No,” she said. “It’s ugly” and made a face at him.
“It’s a ver
y fun toy though.”
“What does it achieve?”
She aske
d, curious of what fun this modern toy would bring.
“You have to touch it to see.”
“No, and ” she said,as something in her stomach stirred up; a natural intuition that all children have when they know something isn’t right even if they don’t know what.
Be
fore she could trip though, he grabbed her hand and pulled her towards the floor.
“Touch it, o
r ” he said.
“No,” she replied, as she tried to squirm her tiny hand of out his callous, and rough one.
B
ut he was too strong.
“Grab it!” He ordered; his playful voice had vanished,replaced with a strict severity.
She had no choice. She took hold of the joystick.

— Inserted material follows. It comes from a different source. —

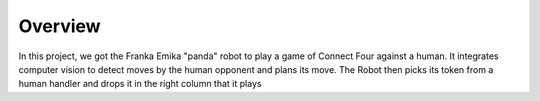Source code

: Overview
====================

In this project, we got the Franka Emika "panda" robot to play a game of Connect Four against a human. It integrates computer vision to detect moves by the human opponent and plans its move. The Robot then picks its token from a human handler and drops it in the right column that it plays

He guided her hand skilfully, up and down, and making her play with something she didn’t want to. The toy was too astronomical for her hands. But there was no way for her to leave it. His grip was too strong.
T
he baby crawled in circles. The sun streamed in from the window. Her cousin stood at a distance,watching, not knowing what to achieve, and as she sat there with the modern unwanted toy.
Suddenly the toy exploded
.
It squirted out something white,just like the water guns they used to play with in the evening. apart from this time, it was different. Instead of being sprayed with refreshing water, or her hand was full of goo and slime.
He let
her hand depart.
She quickly retracted it,the gooey slime dripping from her hands. She scrambled off the floor and he sat there with his head resting back against the wall, his mouth half open, and the toy resting in his wet lap.
She ran towards her
cousin,holding her sticky hand far away from her.
“Let’s depart down,” sa
id her cousin and she nodded at him, or her eyes welling up with tears.
Th
ey ran down the long corridor,down the stairs and straight out into the garden, leaving the baby all alone with the baby boy upstairs.